In fact, as construction of permanent school structures in the resettlement area begins this August, temporary learning centres have been set up, teachers attached, and over 1,250 primary school-going children have been given full scholastic materials to attend normal school routine.

Those attending secondary school - 52 of them, have been given a two-year full government scholarship and seconded to Masaba Senior Secondary School to compete their studies.

A health centre with 19 staff members is also in operation within the project area, and construction of a fully-fledged Health Centre III is slated to begin this September, by the Police's construction unit. Rural Electrification Agency is also already on site. It has already extended power to each compound, and connections to each house have begun.

In keeping with the President's Wealth Creation gospel, the beneficiaries have been encouraged to form 75 SACCOS groups of 10 families each, under which they will each group manage 20 acres of land. Here, they will farm together using mechanised equipment — tractors, irrigation equipment, mechanised harvesters and post-harvest handling stores to be provided by the Government.

For many of the beneficiaries, this intervention has been life-saving. I met Daphine Nambuya, a mother of 7. She served as the LC3 councilor for Fuume parish, Bukalasi sub-county, the setting of the last landslides in Bududa district last year. Two years earlier in 2016, mudslides had driven her out off her house, washed away her business kiosk and buried her piece of land. Last year, they (landslides) trapped her in her temporary house, until the sub-county chief came to her rescue.

§ §

**Job 1:** Reproduce every line of the taxonomic records below verbatim, from kingdom through common name, and omit the pictures.

**Items:**
§ §

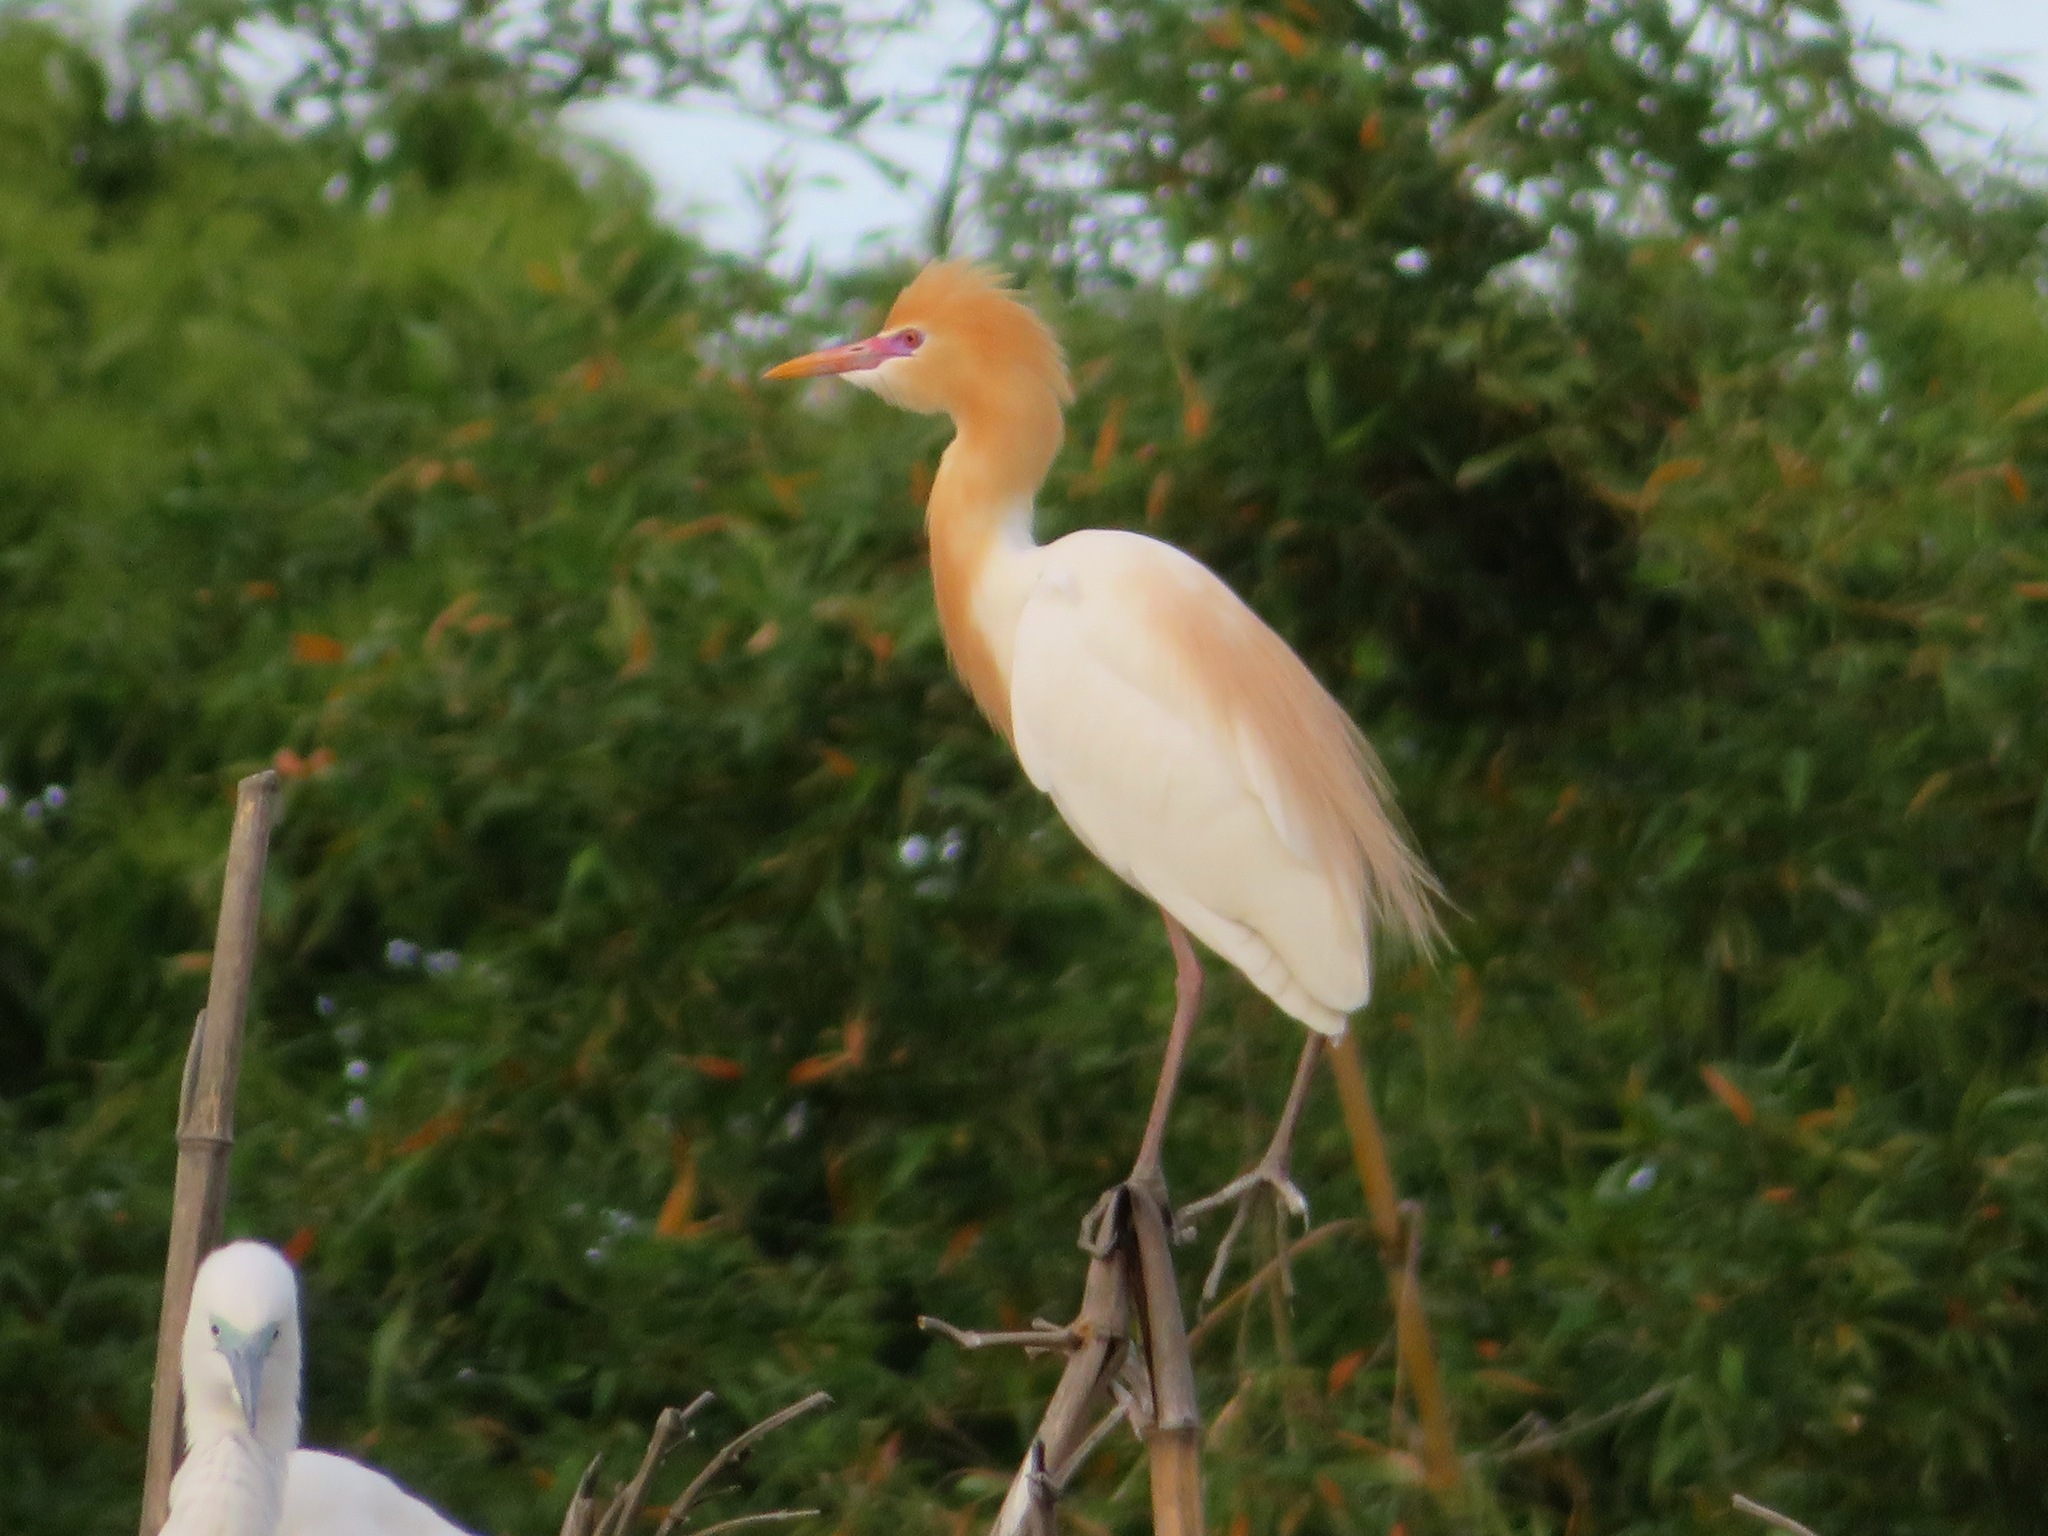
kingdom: Animalia
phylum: Chordata
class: Aves
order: Pelecaniformes
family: Ardeidae
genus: Bubulcus
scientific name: Bubulcus coromandus
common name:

§ §

**Job 2:** According to the resettlement passage, how many SACCOS groups were the beneficiaries encouraged to form?

**Task response 1:**
kingdom: Animalia
phylum: Chordata
class: Aves
order: Pelecaniformes
family: Ardeidae
genus: Bubulcus
scientific name: Bubulcus coromandus
common name:

**Task response 2:** 75 SACCOS groups of 10 families each.